Em 2014, na eleição presidencial, esta realidade era visível,
mas ignorada pelos candidatos Dilma, Aécio e Marina. Todos eles se
omitiram preferindo edulcorar os seus programas de governo. “Campanha
escondeu a crise, dizem marqueteiros”, é o título de excelente matéria do
jornalista Pedro Venceslau, publicada em “O Estado de S.Paulo (25-10-215),
diz que “jogaram para debaixo do tapete” a crise que viria pela frente.
Nominado no livro “De como Aécio e Marina ajudaram a eleger Dilma” de
autoria de Fernanda Zuccaro e do marqueteiro Chico Santa Rita, para quem:
“As outras campanhas foram incapazes de ver as inverdades da campanha
da Dilma e atacar isso corretamente”. Naquela matéria jornalística, o
testemunho inacreditável do publicitário Paulo Vasconcelos, comandante da
campanha do Aécio Neves: “Poderia parecer alarmismo ou
irresponsabilidade dizer que o Brasil caminhava para uma situação tão
crítica. De qualquer forma, essa informação não estava disponível para a
oposição.”
Os testemunhos demonstram como a “pequena política”

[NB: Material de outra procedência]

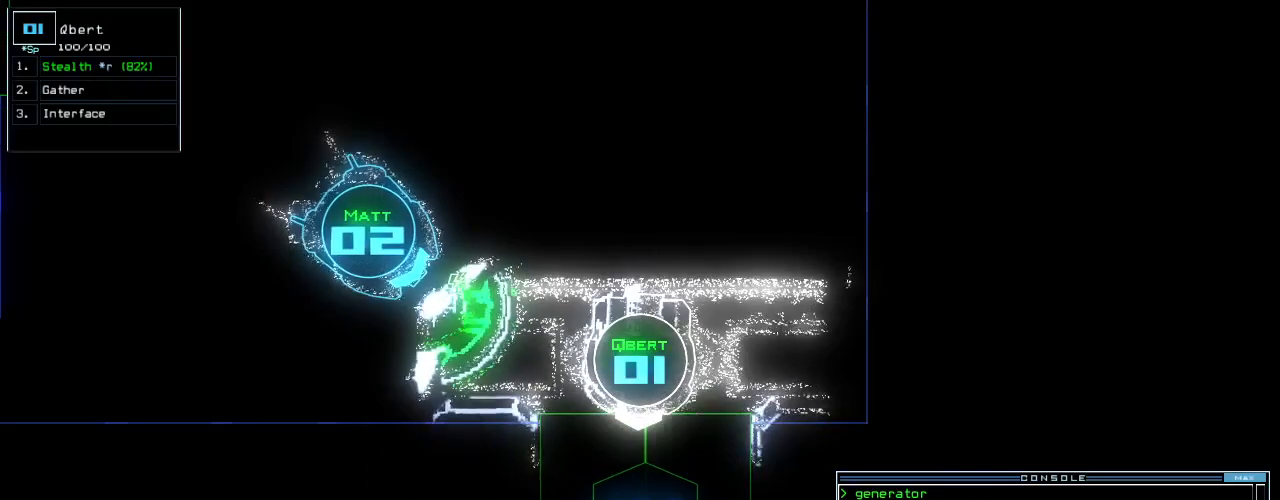
{"keys": [], "events": [[40, "s", "down"], [140, "t", "down"], [160, "s", "up"], [180, "return", "down"], [240, "t", "up"], [260, "return", "up"]]}
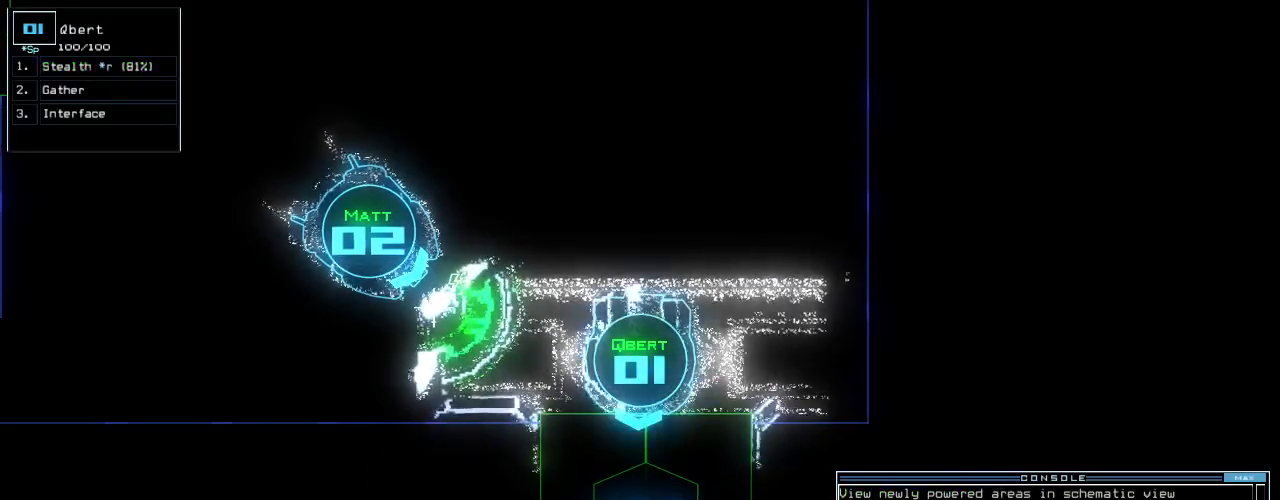
{"keys": [], "events": []}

domina o debate público brasileiro. Nesse cenário de mistificação a
sociedade é engabelada, aceitando passivamente a realidade que lhe é
vendida pela propaganda massacrante. Quando desperta do sonho
enganador, o desastre já ocorreu, atingindo em cheio as famílias, as
empresas e o próprio governo.
Não por consciência (pela razão de ser uma sociedade
desinformada), mas pelo desespero ante a adversidade econômica e social,
afloração reação como a retratada pela última pesquisa do Ibope. Nela a
rejeição aos políticos vai de A a Z. Repete o grito de frustração dos
indignados argentinos na crise de 2001: “Qué se vayan todos”. A
impopularidade atinge governistas e oposicionistas na mesma proporção. Os
políticos sérios, que são minoria, dotados de ética pública, deveriam refletir
sobre o cenário de reprovação, oriundo do divórcio entre os detentores de
mandatos e a representação popular. A existência de caricaturas partidárias
destituídas de doutrinas amplia a frustração da sociedade. Desde tempos
idos, realidade adversa só pode ser mudada por duas maneiras: pela política
ou pela violência. Não existe na história da humanidade terceira alternativa.
Helio Duque é doutor em Ciências, área econômica, pela Universidade
Estadual Paulista (UNESP). Foi Deputado Federal (1978-1991). É autor de
vários livros sobre a economia brasileira.